Historian Davis Joyce looks back at the Tulsa race riots and the significance of Oklahoma in US history. He is a Professor Emeritus of History at East Central University in Ada, Oklahoma. His books include An Oklahoma I Had Never Seen Before: Alternative Views of Oklahoma History and Alternative Oklahoma: Contrarian Views of the Sooner State. [includes rush transcript]
This is a rush transcript. Copy may not be in its final form.
AMY GOODMAN: A hundred and twenty years ago this month, white settlers took over vast areas of so-called “unassigned” lands from Native Americans during the Oklahoma Land Run. In our final segment, we take a few moments to look at Oklahoma’s only — often forgotten history.
We’re joined by Davis Joyce, Professor Emeritus of History at East Central University. He’s the author and editor of nine books, including a biography of Howard Zinn. Davis Joyce joins us on the telephone from Spavinaw, Oklahoma. He wrote Alternative Oklahoma: Contrarian Views.
Welcome to Democracy Now! Very briefly, in this last few minutes we have, can you talk about Oklahoma, for an audience that spans the world? What should we understand about your history here?
DAVIS JOYCE: Good morning, Amy. Thank you very much. I will try to be brief, though you know that doesn’t come naturally to professors.
My approach to Oklahoma history is an approach that’s been very much influenced by Howard Zinn and his idea of history from the bottom up, or people’s history. Thus, my works focus on women and minorities and radicals who have worked to improve the quality of people’s lives and the common people. And when I do look at a subject that’s a standard part of Oklahoma history, I try to look at it in a new, revisionist, what I call “alternative” manner.
You mentioned, for example, the Land Runs. I gave a talk during the centennial year of Oklahoma statehood, 2007, and someone was critical at me at the end, because I had not mentioned the Land Run. And I said, “Well, I have an essay in my book about the Land Run. It’s called ‘The Difficulty of Celebrating an Invasion.’” So, I think there’s something to be said for looking at those ignored parts of our past and those progressive parts of our past that many people have forgotten about.
AMY GOODMAN: So tell us, very briefly — I mean, here we are in Lawton, Oklahoma. It’s the headquarters of the Comanche Nation. The Native American significance of Oklahoma? The race riots of Tulsa? What should we know? And unfortunately, we only have a minute, but I want you just to touch on it here, as we are in Oklahoma.
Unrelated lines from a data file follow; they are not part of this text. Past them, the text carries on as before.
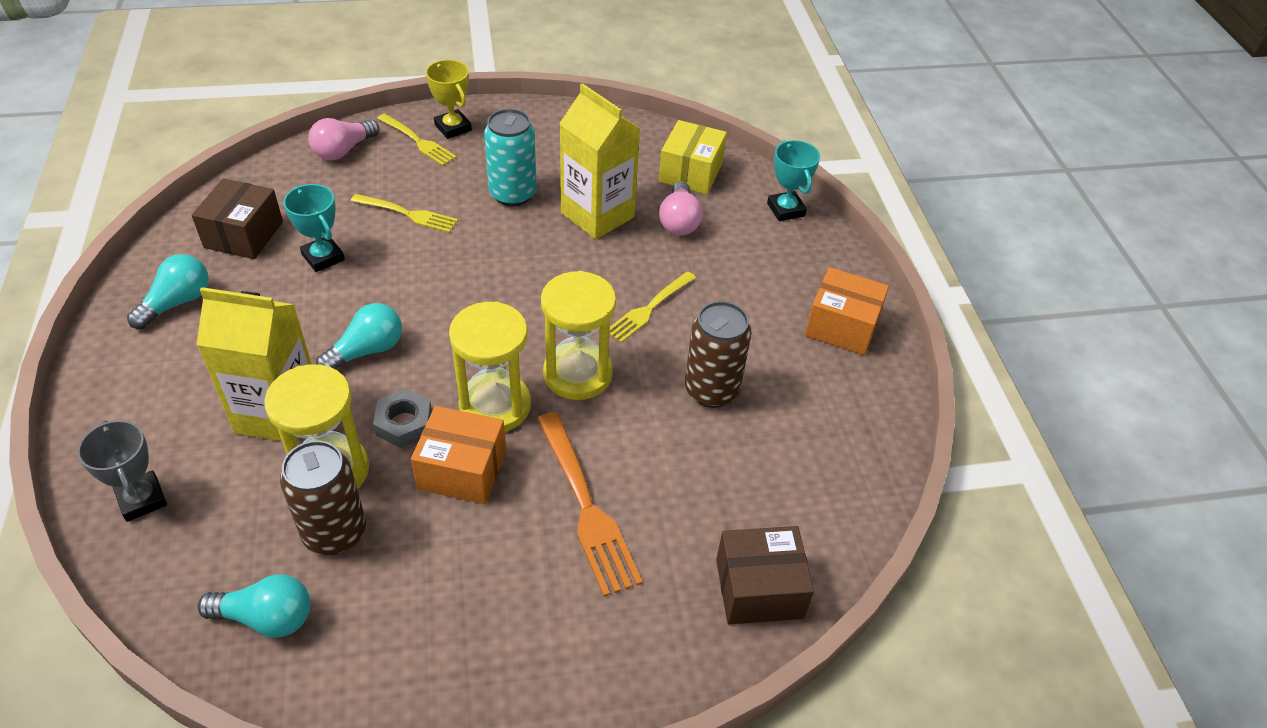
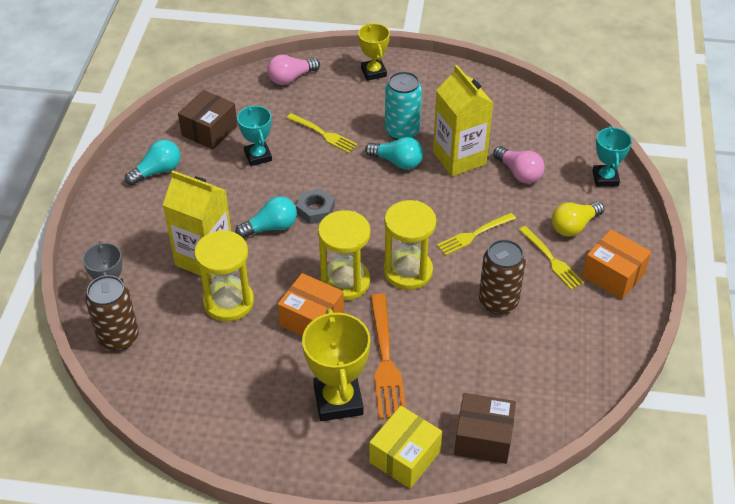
camera: 20 degrees right, 0 degrees up
(266, 617) = (170, 382): turquoise light bulb -> turquoise light bulb (397, 162)
(335, 533) = (222, 341): brown can -> brown can (119, 338)
(404, 423) = (282, 281): grey nut -> grey nut (315, 210)
(418, 141) = (345, 79): yellow fork -> yellow fork (551, 260)
(535, 583) = (338, 400): none -> yellow trophy
(679, 221) = (519, 173): pink light bulb -> pink light bulb turned 60 degrees counterclockwise
(690, 172) = (541, 136): yellow box -> yellow box (405, 457)
(771, 274) = (574, 226): none -> yellow light bulb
DAVIS JOYCE: Ironically, when your people made contact with me to bring me on your show, I was working on the final report of the Tulsa Race Riot Commission. I was re-reading it for a long time.
It was an ignored part of the past for Tulsa and for the state of Oklahoma. Fortunately, we have finally done a better job processing that in recent years. It is probably the worst such riot in American history, just after World War I. And there is now a memorial dedicated to John Hope Franklin, the famous African American historian who was from here in our state.
I think what I work on is, we have such a conservative image, red state, that I like to remind people we have not always been that kind of state. And I hope that my approach to history can help get us back in touch with our progressive roots.
AMY GOODMAN: Well, you know, Davis Joyce, we’re not going to have time to do this justice, so we’re going to have you back on to talk about the history of Oklahoma. It’s so important, is central to the history of this country. Davis Joyce, Professor Emeritus of History at East Central University here in Oklahoma, author of a number of books, including Alternative Oklahoma.